Suddenly the capeweed is in flower and the lupins are heading skywards. Over the years we have been slashing the grove, the areas of lupins have reduced. At one stage we couldn't see the growing trees for the massive lupins, and I did a lot of hand weeding, which worked all right while the lupins were small and tender. Mature lupins however, are a different matter. They are hard to pull and very very scratchy. The capeweed (which we called dandelion when we were kids) is not really a problem. It is a great source of protein for bees. It does seem to have a symbiotic relationship with the nasty weed broomrape, but I figure it holds down the soil and contributes to biomass, as it is one of few plants which relish our miserable light sandy soil.
Swan River Myrtle
introduced kangaroo paws
During spring I sneak off to the 'bush block', which is 14 acres of remnant bush mixed with some parkland clearing. If you look at the right time, you can find all sorts of wildflowers.

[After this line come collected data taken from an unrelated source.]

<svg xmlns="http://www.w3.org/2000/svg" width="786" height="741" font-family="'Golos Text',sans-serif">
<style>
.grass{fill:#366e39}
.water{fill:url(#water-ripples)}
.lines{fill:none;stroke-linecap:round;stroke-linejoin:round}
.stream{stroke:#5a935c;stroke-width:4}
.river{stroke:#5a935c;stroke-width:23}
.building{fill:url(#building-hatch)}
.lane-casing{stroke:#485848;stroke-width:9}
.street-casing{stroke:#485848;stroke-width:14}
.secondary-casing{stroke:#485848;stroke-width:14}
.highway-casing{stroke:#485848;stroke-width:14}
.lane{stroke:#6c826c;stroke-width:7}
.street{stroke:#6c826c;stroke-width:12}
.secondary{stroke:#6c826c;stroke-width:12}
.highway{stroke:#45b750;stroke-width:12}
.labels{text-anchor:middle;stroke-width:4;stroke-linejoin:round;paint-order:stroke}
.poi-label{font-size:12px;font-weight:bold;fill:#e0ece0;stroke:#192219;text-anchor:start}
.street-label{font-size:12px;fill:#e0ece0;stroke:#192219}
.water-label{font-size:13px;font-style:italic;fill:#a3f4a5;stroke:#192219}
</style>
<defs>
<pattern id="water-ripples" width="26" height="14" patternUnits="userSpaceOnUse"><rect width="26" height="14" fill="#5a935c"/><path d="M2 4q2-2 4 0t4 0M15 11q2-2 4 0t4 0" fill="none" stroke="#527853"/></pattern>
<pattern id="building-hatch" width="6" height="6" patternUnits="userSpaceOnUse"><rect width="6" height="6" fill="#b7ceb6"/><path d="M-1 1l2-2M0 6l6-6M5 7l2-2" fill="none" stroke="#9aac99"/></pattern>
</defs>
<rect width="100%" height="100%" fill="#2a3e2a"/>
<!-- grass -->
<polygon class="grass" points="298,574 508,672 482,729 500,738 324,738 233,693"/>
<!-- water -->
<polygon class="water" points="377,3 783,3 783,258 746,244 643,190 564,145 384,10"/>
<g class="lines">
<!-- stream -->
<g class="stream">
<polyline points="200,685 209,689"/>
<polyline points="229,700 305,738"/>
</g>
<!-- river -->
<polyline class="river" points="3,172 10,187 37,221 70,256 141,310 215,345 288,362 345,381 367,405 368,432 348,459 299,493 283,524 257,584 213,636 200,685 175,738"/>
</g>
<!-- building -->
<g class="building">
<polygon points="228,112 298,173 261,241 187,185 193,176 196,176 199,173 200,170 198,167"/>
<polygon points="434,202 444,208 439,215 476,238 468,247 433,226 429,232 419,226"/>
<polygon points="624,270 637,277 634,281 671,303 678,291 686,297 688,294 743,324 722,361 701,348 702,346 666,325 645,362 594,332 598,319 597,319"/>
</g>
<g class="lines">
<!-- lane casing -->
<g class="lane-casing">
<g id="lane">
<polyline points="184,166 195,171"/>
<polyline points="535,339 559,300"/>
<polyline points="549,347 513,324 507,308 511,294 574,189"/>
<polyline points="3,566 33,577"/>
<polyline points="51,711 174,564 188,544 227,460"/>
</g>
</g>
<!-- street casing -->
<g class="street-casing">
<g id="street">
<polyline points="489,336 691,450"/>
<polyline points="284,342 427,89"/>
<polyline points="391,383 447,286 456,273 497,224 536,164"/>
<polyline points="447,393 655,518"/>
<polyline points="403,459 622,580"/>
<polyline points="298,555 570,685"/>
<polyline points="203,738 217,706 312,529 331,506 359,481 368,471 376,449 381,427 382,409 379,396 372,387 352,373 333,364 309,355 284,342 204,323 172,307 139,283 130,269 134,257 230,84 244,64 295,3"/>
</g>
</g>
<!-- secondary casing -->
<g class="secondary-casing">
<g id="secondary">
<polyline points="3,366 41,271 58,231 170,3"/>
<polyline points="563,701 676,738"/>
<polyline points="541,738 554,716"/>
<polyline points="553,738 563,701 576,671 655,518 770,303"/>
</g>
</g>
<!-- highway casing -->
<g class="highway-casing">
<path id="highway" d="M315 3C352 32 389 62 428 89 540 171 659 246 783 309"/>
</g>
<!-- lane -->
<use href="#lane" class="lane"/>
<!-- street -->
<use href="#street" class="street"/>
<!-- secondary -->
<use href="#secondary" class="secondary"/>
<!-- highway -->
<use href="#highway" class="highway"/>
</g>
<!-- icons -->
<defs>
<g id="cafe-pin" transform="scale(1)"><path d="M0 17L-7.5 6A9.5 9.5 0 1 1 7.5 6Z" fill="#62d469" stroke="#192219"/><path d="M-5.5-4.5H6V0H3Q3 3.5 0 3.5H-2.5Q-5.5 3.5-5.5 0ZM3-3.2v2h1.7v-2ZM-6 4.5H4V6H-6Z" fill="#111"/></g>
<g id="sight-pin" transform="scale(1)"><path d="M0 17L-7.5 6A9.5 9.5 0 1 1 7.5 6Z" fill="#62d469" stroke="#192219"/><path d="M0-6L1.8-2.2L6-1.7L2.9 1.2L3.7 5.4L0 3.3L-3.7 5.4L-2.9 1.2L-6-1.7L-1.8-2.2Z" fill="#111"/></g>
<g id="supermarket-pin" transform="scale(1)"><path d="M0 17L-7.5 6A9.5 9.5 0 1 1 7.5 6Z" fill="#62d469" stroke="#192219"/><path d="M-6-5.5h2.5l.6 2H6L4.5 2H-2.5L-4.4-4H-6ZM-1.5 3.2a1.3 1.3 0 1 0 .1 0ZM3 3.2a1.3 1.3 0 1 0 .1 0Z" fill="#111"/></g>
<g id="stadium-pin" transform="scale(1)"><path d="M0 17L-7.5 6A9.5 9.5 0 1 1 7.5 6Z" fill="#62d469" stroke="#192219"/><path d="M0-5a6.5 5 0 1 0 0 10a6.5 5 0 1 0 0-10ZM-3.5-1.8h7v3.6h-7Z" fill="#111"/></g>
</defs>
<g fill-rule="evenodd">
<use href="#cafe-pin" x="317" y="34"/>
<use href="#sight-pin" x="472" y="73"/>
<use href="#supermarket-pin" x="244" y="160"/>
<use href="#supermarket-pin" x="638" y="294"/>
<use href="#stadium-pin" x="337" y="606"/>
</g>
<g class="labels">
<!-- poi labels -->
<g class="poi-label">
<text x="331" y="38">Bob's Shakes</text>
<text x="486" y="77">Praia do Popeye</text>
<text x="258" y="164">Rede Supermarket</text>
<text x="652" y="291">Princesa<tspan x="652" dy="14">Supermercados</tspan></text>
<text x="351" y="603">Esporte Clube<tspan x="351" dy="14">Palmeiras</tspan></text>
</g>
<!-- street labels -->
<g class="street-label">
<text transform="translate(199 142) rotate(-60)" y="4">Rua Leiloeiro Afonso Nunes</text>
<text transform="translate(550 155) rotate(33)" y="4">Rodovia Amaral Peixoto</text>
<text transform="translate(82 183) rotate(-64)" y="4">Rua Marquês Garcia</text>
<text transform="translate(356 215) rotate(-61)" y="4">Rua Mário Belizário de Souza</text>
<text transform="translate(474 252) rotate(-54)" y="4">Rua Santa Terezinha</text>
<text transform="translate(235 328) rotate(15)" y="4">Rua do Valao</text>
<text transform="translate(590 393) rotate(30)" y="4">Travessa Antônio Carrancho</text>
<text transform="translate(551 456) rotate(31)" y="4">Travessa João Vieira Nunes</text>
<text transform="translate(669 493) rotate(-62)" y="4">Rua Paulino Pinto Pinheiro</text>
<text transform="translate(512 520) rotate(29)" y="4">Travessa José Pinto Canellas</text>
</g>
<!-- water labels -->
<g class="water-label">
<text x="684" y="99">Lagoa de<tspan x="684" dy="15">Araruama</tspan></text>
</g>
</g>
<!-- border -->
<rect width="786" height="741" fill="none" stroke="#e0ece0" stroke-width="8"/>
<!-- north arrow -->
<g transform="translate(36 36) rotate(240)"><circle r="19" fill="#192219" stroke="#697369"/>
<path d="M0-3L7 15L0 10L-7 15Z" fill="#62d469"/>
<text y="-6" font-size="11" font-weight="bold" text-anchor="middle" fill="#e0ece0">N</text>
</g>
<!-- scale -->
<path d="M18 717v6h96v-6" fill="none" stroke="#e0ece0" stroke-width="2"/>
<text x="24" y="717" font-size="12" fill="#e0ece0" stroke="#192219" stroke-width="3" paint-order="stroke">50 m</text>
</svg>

Later in the season I should be able to find enamel orchids, Blue ladies and spider orchids, if I am lucky. We have no natural kangaroo paws, though we have the related conostylus. However, two years ago the local council (Mandurah) gave me a grant to fence a 10 metre square area, and a selection of indigenous plants. A lot didn't survive, but the kangaroo paws have grown enthusiastically.